Copy out the data that comes next, character for character, and leave the images aside.

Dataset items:
───

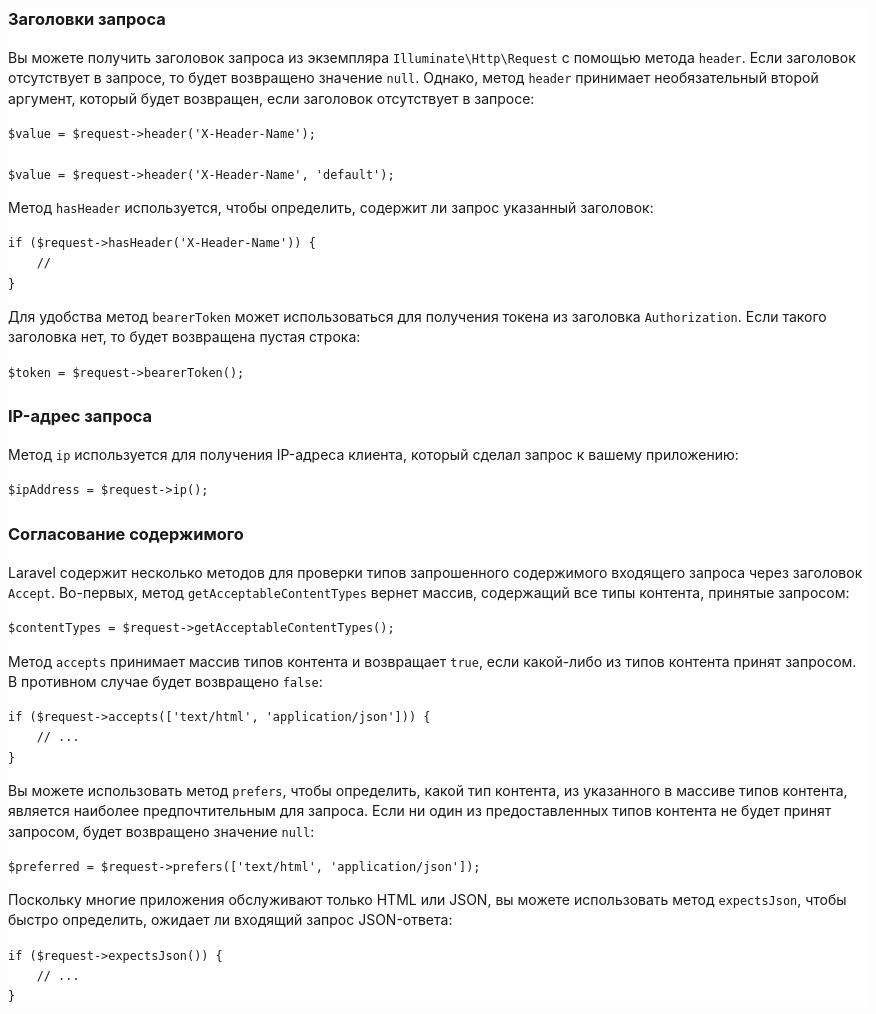 <a name="request-headers"></a>
### Заголовки запроса

Вы можете получить заголовок запроса из экземпляра `Illuminate\Http\Request` с помощью метода `header`. Если заголовок отсутствует в запросе, то будет возвращено значение `null`. Однако, метод `header` принимает необязательный второй аргумент, который будет возвращен, если заголовок отсутствует в запросе:

    $value = $request->header('X-Header-Name');

    $value = $request->header('X-Header-Name', 'default');

Метод `hasHeader` используется, чтобы определить, содержит ли запрос указанный заголовок:

    if ($request->hasHeader('X-Header-Name')) {
        //
    }

Для удобства метод `bearerToken` может использоваться для получения токена из заголовка `Authorization`. Если такого заголовка нет, то будет возвращена пустая строка:

    $token = $request->bearerToken();

<a name="request-ip-address"></a>
### IP-адрес запроса

Метод `ip` используется для получения IP-адреса клиента, который сделал запрос к вашему приложению:

    $ipAddress = $request->ip();

<a name="content-negotiation"></a>
### Согласование содержимого

Laravel содержит несколько методов для проверки типов запрошенного содержимого входящего запроса через заголовок `Accept`. Во-первых, метод `getAcceptableContentTypes` вернет массив, содержащий все типы контента, принятые запросом:

    $contentTypes = $request->getAcceptableContentTypes();

Метод `accepts` принимает массив типов контента и возвращает `true`, если какой-либо из типов контента принят запросом. В противном случае будет возвращено `false`:

    if ($request->accepts(['text/html', 'application/json'])) {
        // ...
    }

Вы можете использовать метод `prefers`, чтобы определить, какой тип контента, из указанного в массиве типов контента, является наиболее предпочтительным для запроса. Если ни один из предоставленных типов контента не будет принят запросом, будет возвращено значение `null`:

    $preferred = $request->prefers(['text/html', 'application/json']);

Поскольку многие приложения обслуживают только HTML или JSON, вы можете использовать метод `expectsJson`, чтобы быстро определить, ожидает ли входящий запрос JSON-ответа:

    if ($request->expectsJson()) {
        // ...
    }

───

- Solution for this problem -
 <a name="request-headers"></a>
### Заголовки запроса

Вы можете получить заголовок запроса из экземпляра `Illuminate\Http\Request` с помощью метода `header`. Если заголовок отсутствует в запросе, то будет возвращено значение `null`. Однако, метод `header` принимает необязательный второй аргумент, который будет возвращен, если заголовок отсутствует в запросе:

    $value = $request->header('X-Header-Name');

    $value = $request->header('X-Header-Name', 'default');

Метод `hasHeader` используется, чтобы определить, содержит ли запрос указанный заголовок:

    if ($request->hasHeader('X-Header-Name')) {
        //
    }

Для удобства метод `bearerToken` может использоваться для получения токена из заголовка `Authorization`. Если такого заголовка нет, то будет возвращена пустая строка:

    $token = $request->bearerToken();

<a name="request-ip-address"></a>
### IP-адрес запроса

Метод `ip` используется для получения IP-адреса клиента, который сделал запрос к вашему приложению:

    $ipAddress = $request->ip();

<a name="content-negotiation"></a>
### Согласование содержимого

Laravel содержит несколько методов для проверки типов запрошенного содержимого входящего запроса через заголовок `Accept`. Во-первых, метод `getAcceptableContentTypes` вернет массив, содержащий все типы контента, принятые запросом:

    $contentTypes = $request->getAcceptableContentTypes();

Метод `accepts` принимает массив типов контента и возвращает `true`, если какой-либо из типов контента принят запросом. В противном случае будет возвращено `false`:

    if ($request->accepts(['text/html', 'application/json'])) {
        // ...
    }

Вы можете использовать метод `prefers`, чтобы определить, какой тип контента, из указанного в массиве типов контента, является наиболее предпочтительным для запроса. Если ни один из предоставленных типов контента не будет принят запросом, будет возвращено значение `null`:

    $preferred = $request->prefers(['text/html', 'application/json']);

Поскольку многие приложения обслуживают только HTML или JSON, вы можете использовать метод `expectsJson`, чтобы быстро определить, ожидает ли входящий запрос JSON-ответа:

    if ($request->expectsJson()) {
        // ...
    }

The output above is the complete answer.